Mean Absolute Error

The mean absolute error loss function computes the mean of the absolute values of the error. Assuming that the predicted values are $\hat{Y} = \begin{bmatrix} \boldsymbol{\hat{y}}^{(1)} & \boldsymbol{\hat{y}}^{(2)} & \dots & \boldsymbol{\hat{y}}^{(m)} \end{bmatrix}$ and that the true values are $Y = \begin{bmatrix} \boldsymbol{y}^{(1)} & \boldsymbol{y}^{(2)} & \dots & \boldsymbol{y}^{(m)} \end{bmatrix}$, then the mean absolute error is given by

$$\mathcal{L}(\hat{Y},Y)=\frac{1}{m}\sum_{i=1}^m|\boldsymbol{\hat{y}}^{(i)}-\boldsymbol{y}^{(i)}|$$

where $m$ is the number of samples in the mini-batch.
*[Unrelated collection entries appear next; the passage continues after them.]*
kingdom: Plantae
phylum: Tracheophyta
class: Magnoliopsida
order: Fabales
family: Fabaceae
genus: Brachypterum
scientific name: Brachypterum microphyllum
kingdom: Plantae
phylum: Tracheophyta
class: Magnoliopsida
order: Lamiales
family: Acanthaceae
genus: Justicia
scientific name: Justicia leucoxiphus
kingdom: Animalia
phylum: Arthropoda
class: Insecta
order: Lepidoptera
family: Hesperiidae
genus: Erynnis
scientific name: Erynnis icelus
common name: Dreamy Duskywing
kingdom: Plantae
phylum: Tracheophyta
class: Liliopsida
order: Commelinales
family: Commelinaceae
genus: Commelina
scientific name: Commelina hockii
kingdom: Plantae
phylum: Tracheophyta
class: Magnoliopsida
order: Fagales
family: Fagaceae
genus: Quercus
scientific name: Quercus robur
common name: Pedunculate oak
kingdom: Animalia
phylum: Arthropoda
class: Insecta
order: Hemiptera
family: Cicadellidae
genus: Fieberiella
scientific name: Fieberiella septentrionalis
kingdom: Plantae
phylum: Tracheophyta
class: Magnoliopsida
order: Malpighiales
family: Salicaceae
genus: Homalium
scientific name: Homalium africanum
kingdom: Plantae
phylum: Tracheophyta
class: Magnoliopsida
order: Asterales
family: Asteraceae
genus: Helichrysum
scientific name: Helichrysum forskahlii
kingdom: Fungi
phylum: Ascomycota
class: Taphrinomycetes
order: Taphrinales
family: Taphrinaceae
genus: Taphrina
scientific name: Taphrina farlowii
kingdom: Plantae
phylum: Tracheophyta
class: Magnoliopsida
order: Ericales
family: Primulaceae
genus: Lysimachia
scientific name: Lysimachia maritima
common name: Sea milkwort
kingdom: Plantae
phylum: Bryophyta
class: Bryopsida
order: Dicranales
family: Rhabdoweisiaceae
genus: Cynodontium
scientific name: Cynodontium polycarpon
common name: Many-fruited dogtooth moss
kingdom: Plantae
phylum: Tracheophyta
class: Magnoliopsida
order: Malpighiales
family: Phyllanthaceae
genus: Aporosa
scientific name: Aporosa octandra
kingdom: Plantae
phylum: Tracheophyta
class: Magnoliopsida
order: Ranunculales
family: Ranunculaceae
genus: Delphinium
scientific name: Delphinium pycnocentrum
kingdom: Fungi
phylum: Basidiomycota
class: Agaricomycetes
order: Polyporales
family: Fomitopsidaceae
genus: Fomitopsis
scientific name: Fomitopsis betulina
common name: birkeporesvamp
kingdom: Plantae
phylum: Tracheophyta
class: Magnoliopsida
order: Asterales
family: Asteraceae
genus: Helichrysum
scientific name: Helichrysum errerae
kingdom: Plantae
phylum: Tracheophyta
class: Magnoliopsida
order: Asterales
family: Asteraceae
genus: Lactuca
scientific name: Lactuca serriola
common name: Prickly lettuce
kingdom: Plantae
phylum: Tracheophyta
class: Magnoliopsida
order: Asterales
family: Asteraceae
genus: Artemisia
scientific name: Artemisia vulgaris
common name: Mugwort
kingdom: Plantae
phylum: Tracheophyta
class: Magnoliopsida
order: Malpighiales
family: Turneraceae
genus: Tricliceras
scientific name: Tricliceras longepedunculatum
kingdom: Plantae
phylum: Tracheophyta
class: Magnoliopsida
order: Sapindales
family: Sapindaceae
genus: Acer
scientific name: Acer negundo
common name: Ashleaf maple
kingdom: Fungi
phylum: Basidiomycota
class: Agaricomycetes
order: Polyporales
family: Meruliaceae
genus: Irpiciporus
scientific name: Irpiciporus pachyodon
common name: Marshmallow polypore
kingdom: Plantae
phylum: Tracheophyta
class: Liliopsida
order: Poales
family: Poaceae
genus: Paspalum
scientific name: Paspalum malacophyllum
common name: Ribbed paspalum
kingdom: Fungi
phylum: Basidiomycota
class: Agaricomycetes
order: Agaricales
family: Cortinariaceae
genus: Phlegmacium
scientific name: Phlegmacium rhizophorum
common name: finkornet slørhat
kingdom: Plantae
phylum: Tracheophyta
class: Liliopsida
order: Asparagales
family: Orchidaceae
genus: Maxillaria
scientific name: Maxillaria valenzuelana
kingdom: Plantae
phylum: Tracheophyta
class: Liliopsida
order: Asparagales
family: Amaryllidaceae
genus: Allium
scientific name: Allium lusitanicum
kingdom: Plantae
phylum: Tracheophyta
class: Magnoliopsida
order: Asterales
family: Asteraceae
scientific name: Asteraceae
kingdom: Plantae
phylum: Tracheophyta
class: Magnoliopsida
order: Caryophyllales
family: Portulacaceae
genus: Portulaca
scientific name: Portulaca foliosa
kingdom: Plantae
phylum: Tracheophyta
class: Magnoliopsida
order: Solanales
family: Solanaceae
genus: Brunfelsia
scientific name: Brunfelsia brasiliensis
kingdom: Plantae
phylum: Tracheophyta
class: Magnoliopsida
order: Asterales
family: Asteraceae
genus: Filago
Since the derivative of the absolute value is given by

$$\frac{d|x|}{dx} = \frac{x}{|x|} = \begin{cases} 1 & \text{if } x > 0 \newline \text{undefined} & \text{if } x = 0 \newline -1 & \text{if } x < 0 \end{cases}$$

the gradient of $\mathcal{L}$ with respect to $\hat{Y}$ yields

$$\nabla_{\hat{Y}}\mathcal{L}(\hat{Y}, Y)=\begin{cases}\frac{1}{m} &\text{if } \boldsymbol{\hat{y}}^{(i)} \ge \boldsymbol{y}^{(i)} \newline -\frac{1}{m} &\text{if } \boldsymbol{\hat{y}}^{(i)} < \boldsymbol{y}^{(i)} \end{cases}$$

where the case $\boldsymbol{\hat{y}}^{(i)} = \boldsymbol{y}^{(i)}$ is arbitrarily set to $\frac{1}{m}$.